Même Yitzhak Rabin, l’artisan des négociations d’Oslo, n’a pas touché à une seule colonie, y compris après le massacre de 29 Palestiniens au Caveau des patriarches à Hébron en 1994. La gauche sioniste n’a jamais été moins colonialiste que la droite. On dit en Israël que la principale différence entre la gauche et la droite sionistes, c’est que pour la droite, Dieu n’est pas mort, tandis que pour la gauche Dieu est mort… mais avant de mourir, il leur a promis la terre d’Israël.
Jusqu’à présent, seule la droite a fait reculer la colonisation: Menahem Begin pour le Sinaï en 1982 et Ariel Sharon pour Gaza en 2004 -même si c’était, pour dans ce cas, avec l’intention de garder la Cisjordanie.

Que représente l’ascension de l’étoile montante de la droite religieuse, Naftali Bennett?

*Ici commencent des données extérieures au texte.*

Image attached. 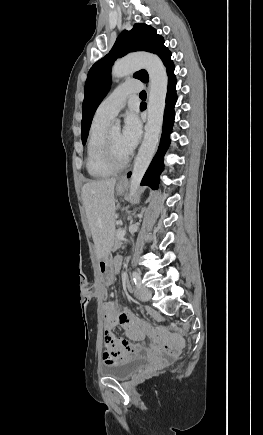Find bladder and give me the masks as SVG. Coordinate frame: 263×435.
Returning <instances> with one entry per match:
<instances>
[{"label":"bladder","mask_w":263,"mask_h":435,"mask_svg":"<svg viewBox=\"0 0 263 435\" xmlns=\"http://www.w3.org/2000/svg\"><path fill=\"white\" fill-rule=\"evenodd\" d=\"M147 363V358L133 356L116 363H105L101 366L100 373L104 377L123 381L134 376L138 371L144 368Z\"/></svg>","instance_id":"bladder-1"}]
</instances>
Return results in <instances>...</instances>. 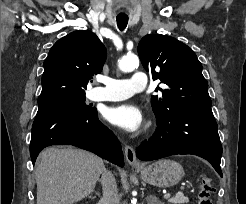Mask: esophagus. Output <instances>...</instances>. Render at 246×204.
Returning a JSON list of instances; mask_svg holds the SVG:
<instances>
[{"label": "esophagus", "instance_id": "34e87169", "mask_svg": "<svg viewBox=\"0 0 246 204\" xmlns=\"http://www.w3.org/2000/svg\"><path fill=\"white\" fill-rule=\"evenodd\" d=\"M126 161L132 167H140V163L136 158L135 150L132 146L126 145L124 148Z\"/></svg>", "mask_w": 246, "mask_h": 204}]
</instances>
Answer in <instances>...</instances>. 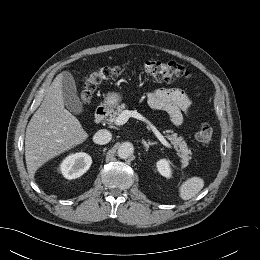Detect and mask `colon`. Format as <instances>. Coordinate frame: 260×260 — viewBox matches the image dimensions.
Here are the masks:
<instances>
[{
	"label": "colon",
	"mask_w": 260,
	"mask_h": 260,
	"mask_svg": "<svg viewBox=\"0 0 260 260\" xmlns=\"http://www.w3.org/2000/svg\"><path fill=\"white\" fill-rule=\"evenodd\" d=\"M120 66H102L88 71L80 90L82 102H87L92 97L95 89L102 82L117 77L123 73ZM140 71L153 80L165 83H174L189 77L188 70L173 61L149 60L140 66ZM196 138L203 144H208L213 139V130L207 123H201L196 130Z\"/></svg>",
	"instance_id": "5ec220e1"
}]
</instances>
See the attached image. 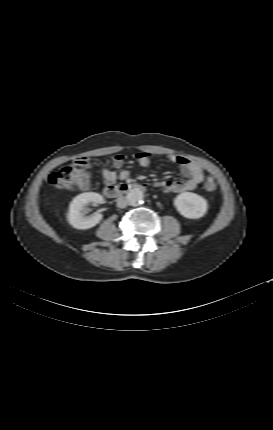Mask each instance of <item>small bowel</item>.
I'll use <instances>...</instances> for the list:
<instances>
[{
	"label": "small bowel",
	"instance_id": "small-bowel-1",
	"mask_svg": "<svg viewBox=\"0 0 273 430\" xmlns=\"http://www.w3.org/2000/svg\"><path fill=\"white\" fill-rule=\"evenodd\" d=\"M138 163L142 167H146L151 162V155L148 152H140L136 156ZM167 158L178 165L181 173L186 178L184 181L177 180H162L154 182L155 187H161L166 193H181L195 189L204 179V171L200 164L193 162L183 156L176 154H168ZM125 161L123 155H115L112 158V166L116 169H120ZM81 164H89V159H81ZM101 175L106 184H114L118 180H125L129 177L127 170H119L118 172L109 168H101Z\"/></svg>",
	"mask_w": 273,
	"mask_h": 430
}]
</instances>
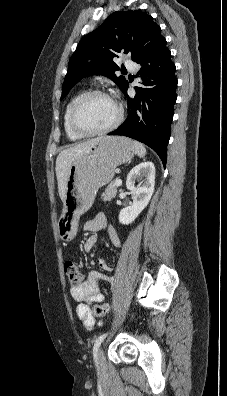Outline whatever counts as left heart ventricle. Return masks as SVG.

Il représente la nouvelle symbiose entre nationalisme et religion. Celle-ci a commencé en 1967. Dans le même temps, la fusion entre nationalisme et socialisme a échoué. Le phénomène s’est produit aussi bien en Israël que dans l’ensemble de la région, où l’échec des partis laïcs a laissé la place aux partis islamistes, que ce soit dans les pays arabes, en Iran, en Turquie, ou hindouiste en Inde.

Contrairement aux apparences, ce phénomène est tout à fait moderne. Ce n’est pas du tout un retour à la religion des anciens.
Pour moi, Bennett occupe sur l’échiquier politique israélien la même place qu’occupait le leader des Kibboutzniks Yigal Allon dans les années 1960-1970. Celui-ci était très à gauche, tout en étant annexionniste. Les Kibboutzniks avaient un poids symbolique bien supérieur à leur nombre de députés à la Knesset, en raison de leur rôle, justement, dans la colonisation de cette fameuse « terre d’Israël ».Aujourd’hui, les colons ne représentent que 4% de la population d’Israël, mais ils ont, comme les Kibboutzniks par le passé, un poids considérable sur la société israélienne.

Ce qui ne permet guère d’entrevoir une issue négociée au conflit…

Je suis pessimiste, mais pas fataliste. Pour moi, le seul espoir d’une avancée serait que Barack Obama, aidé de son prochain ministre de la défense Chuck Hagel, ainsi que des dirigeants européens comme François Hollande fassent pression sur Israël pour l’amener à négocier. Sans une pression extérieure, il n’y aura pas de changement en Israël même. Il nous manque pour cela un de Gaulle. Il y a en Israël une très forte dépolitisation des citoyens israéliens.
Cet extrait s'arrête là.